1

Suppose I have classification decisions and confidences as records, is there any way to get precision/recall curve through SQL? In other words, is there a way to collapse the following set of queries into one?

select avg(predicted_label=correct_label) from t where confidence<0
select avg(predicted_label=correct_label) from t where confidence<1
select avg(predicted_label=correct_label) from t where confidence<2
select avg(predicted_label=correct_label) from t where confidence<3
select avg(predicted_label=correct_label) from t where confidence<4
select avg(predicted_label=correct_label) from t where confidence<5
select avg(predicted_label=correct_label) from t where confidence<6
....
Yaroslav Bulatov
  • 57,332
  • 22
  • 139
  • 197

2 Answers2

1

To get avg of predicted_label for ranges of confidence try this.
EDIT: Did a join on <=

SELECT FLOOR(t1.confidence), AVG(t2.predicted_label)
FROM Table t1
    JOIN Table t2 ON t2.confidence <= t1.Confidence
GROUP BY FLOOR(t1.confidence)
user2989408
  • 3,127
  • 1
  • 17
  • 15
  • Interesting, wasn't over of "join on a<=b" syntax, which engines support that? – Yaroslav Bulatov Jan 24 '14 at 18:30
  • @YaroslavBulatov AFAIK all db engines support such joins.
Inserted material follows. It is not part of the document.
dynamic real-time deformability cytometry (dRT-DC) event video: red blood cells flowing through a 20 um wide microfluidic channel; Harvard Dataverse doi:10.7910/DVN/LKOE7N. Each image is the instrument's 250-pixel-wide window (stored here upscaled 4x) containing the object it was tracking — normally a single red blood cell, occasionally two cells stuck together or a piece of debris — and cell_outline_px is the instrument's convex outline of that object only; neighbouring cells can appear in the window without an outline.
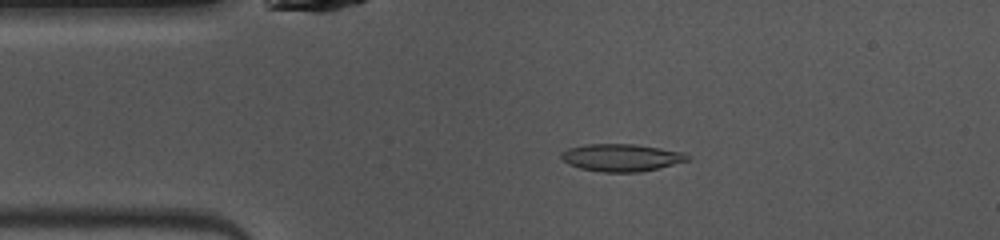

Make sure the comparison column is indexed for better performance. Here is an [Oracle](http://docs.oracle.com/cd/B25016_08/doc/dl/bi/B13916_04/joins.htm#i1014451) reference. Also [this](http://stackoverflow.com/questions/7870155/difference-between-a-theta-join-equijoin-and-natural-join) might help. – user2989408 Jan 24 '14 at 20:52
  • I see. It doesn't seem to be in Google Cloud SQL (yet) – Yaroslav Bulatov Jan 26 '14 at 18:35
1

If you have a table (let's call it numbers with single column num) containing the relevant numbers from 0 to some large enough number, then you can simply say:

select avg(t.predicted_label=t.correct_label) 
  from t join numbers on t.confidence < numbers.num
 where numbers.num < 100 -- or whatever makes sense
group by numbers.num
FrankPl
  • 13,205
  • 2
  • 14
  • 40